Crime

Duggan's War on Graffiti Puts People Behind Bars

September 21, 2017, 8:12 AM

Mike Duggan has hated graffiti a long time, even before becoming mayor.

Violet Ikonomova writes in a Metro Times cover story:

In 2003, while serving as Wayne County prosecutor, he got two out-of-towners locked up for 60 days for spraying an abandoned building, using their court date to stage a press conference in which he likened graffiti writers to animals: "These guys go around, much like a dog marking his territory and urinating on fire hydrants," he said. That same year, Duggan threatened to imprison graffiti writer Turtle, who was known for scrawling the little green reptiles throughout Detroit.

Since becoming mayor in 2014, his administration has issued thousands of graffiti blight tickets, put about a dozen writers behind bars and spent millions of taxpayer dollars in the process, the publication reports in a magazine-length deep dive:

And the city has, ultimately, succeeded in its mission to bring things under control. The vibrant, colorful, often stories-high graffiti that once covered Detroit is just about gone, replaced by duller shades of exterior paint.

"Every city kind of has their little (graffiti) heyday, and Detroit's was 2011, 2012, 2013, and 2014," explains a former Detroit graffiti writer who has opted to go by the alias WUZNME313, for fear of having his real tag flagged by police. . . .

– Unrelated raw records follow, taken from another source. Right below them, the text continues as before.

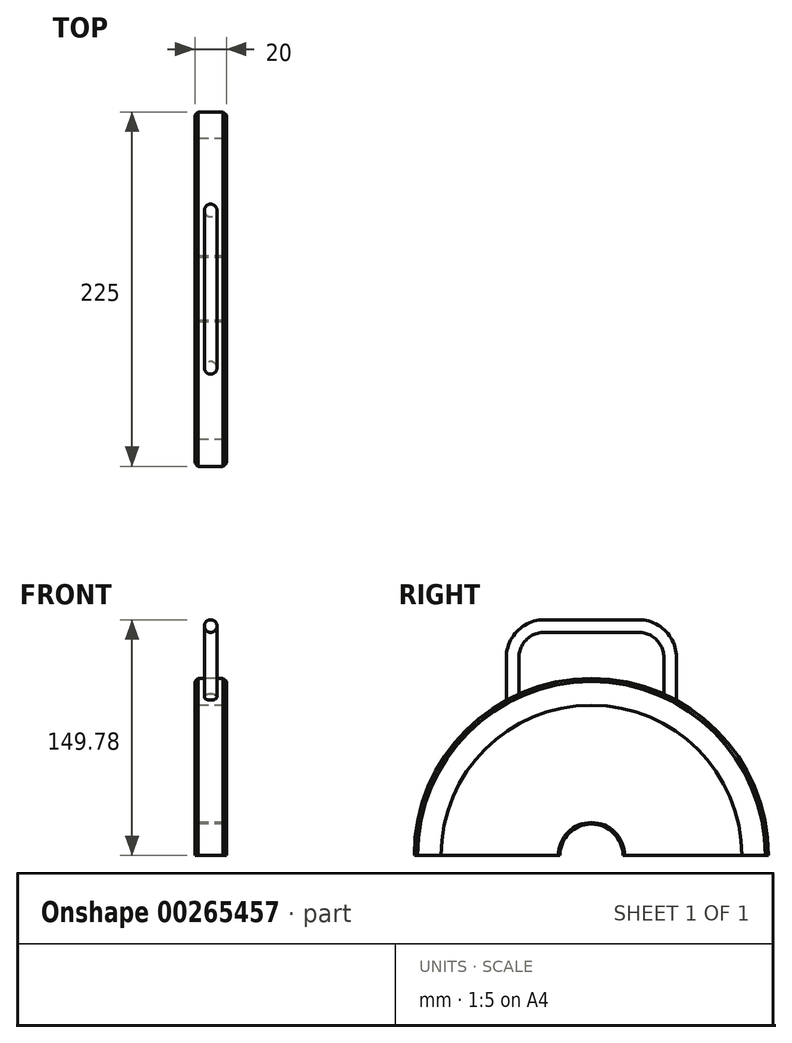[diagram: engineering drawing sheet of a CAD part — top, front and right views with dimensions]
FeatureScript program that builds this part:
annotation { "Feature Type Name" : "Feature", "Feature Type Description" : "" }
export const myFeature = defineFeature(function(context is Context, id is Id, definition is map)
    precondition{}
    {
        {
            var Q0;
            Q0=qCreatedBy(makeId("Front.planeOp"),FACE);
            var sketch = newSketch(context, id + "F0", { "sketchPlane" : qUnion([Q0])});
            skLineSegment(sketch, "E0", {"start": v(-48.97, 0) * mm, "end": v(48.97, 0) * mm, "construction": true});
            skLineSegment(sketch, "E1.bottom", {"start": v(-10, 21) * mm, "end": v(10, 21) * mm});
            skLineSegment(sketch, "E1.top", {"start": v(-10, 20) * mm, "end": v(10, 20) * mm});
            skLineSegment(sketch, "E1.left", {"start": v(-10, 21) * mm, "end": v(-10, 20) * mm});
            skLineSegment(sketch, "E1.right", {"start": v(10, 21) * mm, "end": v(10, 20) * mm});
            skLineSegment(sketch, "E2", {"start": v(0, 12.38) * mm, "end": v(0, -12.38) * mm, "construction": true});
            skSolve(sketch);
        }
        {
            var Q0;
            Q0=makeQuery(id+"F0.imprint","IMPRINT",FACE,{"disambiguationData":[TD([[makeQuery(id+"F0.imprint","IMPRINT",EDGE,{"derivedFrom":sQuery(id+"F0.wireOp",EDGE,"E1.bottom")}),-1.0]])]});
            var Q1;
            Q1=sQuery(id+"F0.wireOp",EDGE,"E0");
            revolve(context, id + "F1", {"entities" : qUnion([Q0]), "axis" : qUnion([Q1]), "revolveType" : RevolveType.FULL});
        }
        {
            var Q0;
            Q0=qCreatedBy(makeId("Front.planeOp"),FACE);
            var sketch = newSketch(context, id + "F2", { "sketchPlane" : qUnion([Q0])});
            skLineSegment(sketch, "E3.bottom", {"start": v(-10, 95.5) * mm, "end": v(10, 95.5) * mm});
            skLineSegment(sketch, "E3.top", {"start": v(-10, 21) * mm, "end": v(10, 21) * mm});
            skLineSegment(sketch, "E3.left", {"start": v(-10, 95.5) * mm, "end": v(-10, 21) * mm});
            skLineSegment(sketch, "E3.right", {"start": v(10, 95.5) * mm, "end": v(10, 21) * mm});
            skLineSegment(sketch, "E4", {"start": v(-46.04, 0) * mm, "end": v(46.04, 0) * mm, "construction": true});
            skSolve(sketch);
        }
        {
            var Q0;
            Q0=makeQuery(id+"F2.imprint","IMPRINT",FACE,{"disambiguationData":[TD([[makeQuery(id+"F2.imprint","IMPRINT",EDGE,{"derivedFrom":sQuery(id+"F2.wireOp",EDGE,"E3.bottom")}),-1.0]])]});
            var Q1;
            Q1=sQuery(id+"F2.wireOp",EDGE,"E4");
            revolve(context, id + "F3", {"entities" : qUnion([Q0]), "axis" : qUnion([Q1]), "revolveType" : RevolveType.FULL});
        }
        {
            var Q0;
            Q0=qCreatedBy(makeId("Front.planeOp"),FACE);
            var sketch = newSketch(context, id + "F4", { "sketchPlane" : qUnion([Q0])});
            skLineSegment(sketch, "E5", {"start": v(-40.4, 0) * mm, "end": v(40.4, 0) * mm, "construction": true});
            skLineSegment(sketch, "E6.bottom", {"start": v(-10, 112.5) * mm, "end": v(10, 112.5) * mm});
            skLineSegment(sketch, "E6.top", {"start": v(-10, 95.5) * mm, "end": v(10, 95.5) * mm});
            skLineSegment(sketch, "E6.left", {"start": v(-10, 112.5) * mm, "end": v(-10, 95.5) * mm});
            skLineSegment(sketch, "E6.right", {"start": v(10, 112.5) * mm, "end": v(10, 95.5) * mm});
            skSolve(sketch);
        }
        {
            var Q0;
            Q0=makeQuery(id+"F4.imprint","IMPRINT",FACE,{"disambiguationData":[TD([[makeQuery(id+"F4.imprint","IMPRINT",EDGE,{"derivedFrom":sQuery(id+"F4.wireOp",EDGE,"E6.bottom")}),-1.0]])]});
            var Q1;
            Q1=sQuery(id+"F4.wireOp",EDGE,"E5");
            revolve(context, id + "F5", {"entities" : qUnion([Q0]), "axis" : qUnion([Q1]), "revolveType" : RevolveType.FULL});
        }
        {
            var Q0;
            Q0=qCreatedBy(makeId("Right.planeOp"),FACE);
            var sketch = newSketch(context, id + "F6", { "sketchPlane" : qUnion([Q0])});
            skLineSegment(sketch, "E7", {"start": v(-50, 95.16) * mm, "end": v(-50, 125.78) * mm});
            skLineSegment(sketch, "E8", {"start": v(-30, 145.78) * mm, "end": v(30, 145.78) * mm});
            skLineSegment(sketch, "E9", {"start": v(50, 125.78) * mm, "end": v(50, 95.16) * mm});
            skPoint(sketch, "E10.visualSharp", {"position": v(50, 145.78) * mm});
            skArc(sketch, "E10.filletArc", {"start": v(50, 125.78) * mm, "mid": v(44.14, 139.92) * mm, "end": v(30, 145.78) * mm});
            skPoint(sketch, "E11.visualSharp", {"position": v(-50, 145.78) * mm});
            skArc(sketch, "E11.filletArc", {"start": v(-30, 145.78) * mm, "mid": v(-44.14, 139.92) * mm, "end": v(-50, 125.78) * mm});
            skPoint(sketch, "E12", {"position": v(50, 100.78) * mm});
            skSolve(sketch);
        }
        {
            var Q0;
            Q0=qCreatedBy(makeId("Top.planeOp"),FACE);
            var Q1;
            Q1=sQuery(id+"F6.wireOp",VERTEX,"E7.start");
            cPlane(context, id + "F7", {"entities" : qUnion([Q0, Q1]), "cplaneType" : CPlaneType.PLANE_POINT, "offset" : 25 * mm, "width" : 150 * mm, "height" : 150 * mm});
        }
        {
            var Q0;
            Q0=qCreatedBy(id+"F7.planeOp",FACE);
            var sketch = newSketch(context, id + "F8", { "sketchPlane" : qUnion([Q0])});
            skCircle(sketch, "E13", {"center": v(0, -50) * mm, "radius": 4 * mm});
            skSolve(sketch);
        }
        {
            var Q0;
            Q0=makeQuery(id+"F8.imprint","IMPRINT",FACE,{"disambiguationData":[TD([[makeQuery(id+"F8.imprint","IMPRINT",EDGE,{"derivedFrom":sQuery(id+"F8.wireOp",EDGE,"E13")}),1.0]])]});
            var Q1;
            Q1=sQuery(id+"F6.wireOp",EDGE,"E7");
            var Q2;
            Q2=sQuery(id+"F6.wireOp",EDGE,"E11.filletArc");
            var Q3;
            Q3=sQuery(id+"F6.wireOp",EDGE,"E8");
            var Q4;
            Q4=sQuery(id+"F6.wireOp",EDGE,"E10.filletArc");
            var Q5;
            Q5=sQuery(id+"F6.wireOp",EDGE,"E9");
            sweep(context, id + "F9", {"operationType" : NewBodyOperationType.ADD, "profiles" : qUnion([Q0]), "path" : qUnion([Q1, Q2, Q3, Q4, Q5])});
        }
        {
            var Q0;
            Q0=makeQuery(id+"F5.opRevolve","SWEPT_EDGE",EDGE,{"disambiguationData":[OSD([sQuery(id+"F4.wireOp",EDGE,"E6.bottom"),sQuery(id+"F4.wireOp",EDGE,"E6.right")])]});
            var Q1;
            Q1=makeQuery(id+"F5.opRevolve","SWEPT_EDGE",EDGE,{"disambiguationData":[OSD([sQuery(id+"F4.wireOp",EDGE,"E6.bottom"),sQuery(id+"F4.wireOp",EDGE,"E6.left")])]});
            chamfer(context, id + "F10", {"entities" : qUnion([Q0, Q1]), "width" : 2 * mm, "tangentPropagation" : true});
        }
        {
            var Q0;
            Q0=qCreatedBy(makeId("Front.planeOp"),FACE);
            var sketch = newSketch(context, id + "F11", { "sketchPlane" : qUnion([Q0])});
            skLineSegment(sketch, "E14.bottom", {"start": v(-10, 0) * mm, "end": v(10, 0) * mm});
            skLineSegment(sketch, "E14.top", {"start": v(-10, -115) * mm, "end": v(10, -115) * mm});
            skLineSegment(sketch, "E14.left", {"start": v(-10, 0) * mm, "end": v(-10, -115) * mm});
            skLineSegment(sketch, "E14.right", {"start": v(10, 0) * mm, "end": v(10, -115) * mm});
            skSolve(sketch);
        }
        {
            var Q0;
            Q0=qSketchRegion(id+"F11",true);
            extrude(context, id + "F12", {"entities" : qUnion([Q0]), "operationType" : NewBodyOperationType.REMOVE, "endBound" : BoundingType.THROUGH_ALL, "depth" : 25 * mm, "hasSecondDirection" : true, "secondDirectionBound" : SecondDirectionBoundingType.THROUGH_ALL, "secondDirectionOppositeDirection" : true, "secondDirectionDepth" : 25 * mm});
        }
    });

The work of the people police have gone after . . . is colorful, stylized, and hard to replicate. And, most of the time, their only criminal act is writing on a wall without permission.

Ikonomova's comprehensive report, headlined "Inside Detroit's merciless graffiti crackdown," runs 3,700 words and has comments from the anti-graffti squad commander.

Sgt. Rebecca McKay, who calls the taggers "these artists" and acknowledges many are "true artists and they have true talent," tells the investigative reporter:

"So many of them are in their late-20s, mid-30s, and they're still doing this — climbing buildings and painting. . . . Why are they doing this? It seems like they could be so much more than just a tag on a vacant building."